Task statement – Return the entries exactly. Images are not part of the copy.

Start of Provided entries

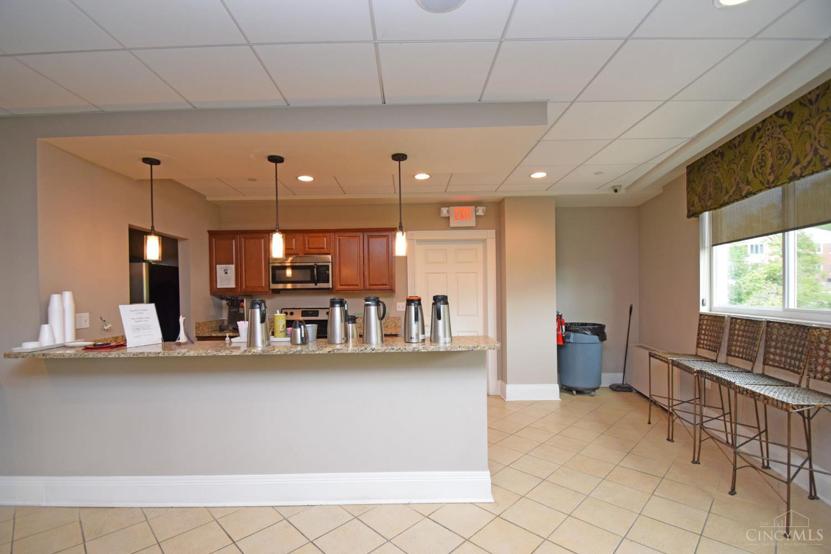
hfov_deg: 100.4
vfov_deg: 77.3
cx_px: 416
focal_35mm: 15
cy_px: 277
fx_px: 346
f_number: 4.5
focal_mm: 10
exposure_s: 1/100
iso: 800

End of Provided entries

Result of this task –
hfov_deg: 100.4
vfov_deg: 77.3
cx_px: 416
focal_35mm: 15
cy_px: 277
fx_px: 346
f_number: 4.5
focal_mm: 10
exposure_s: 1/100
iso: 800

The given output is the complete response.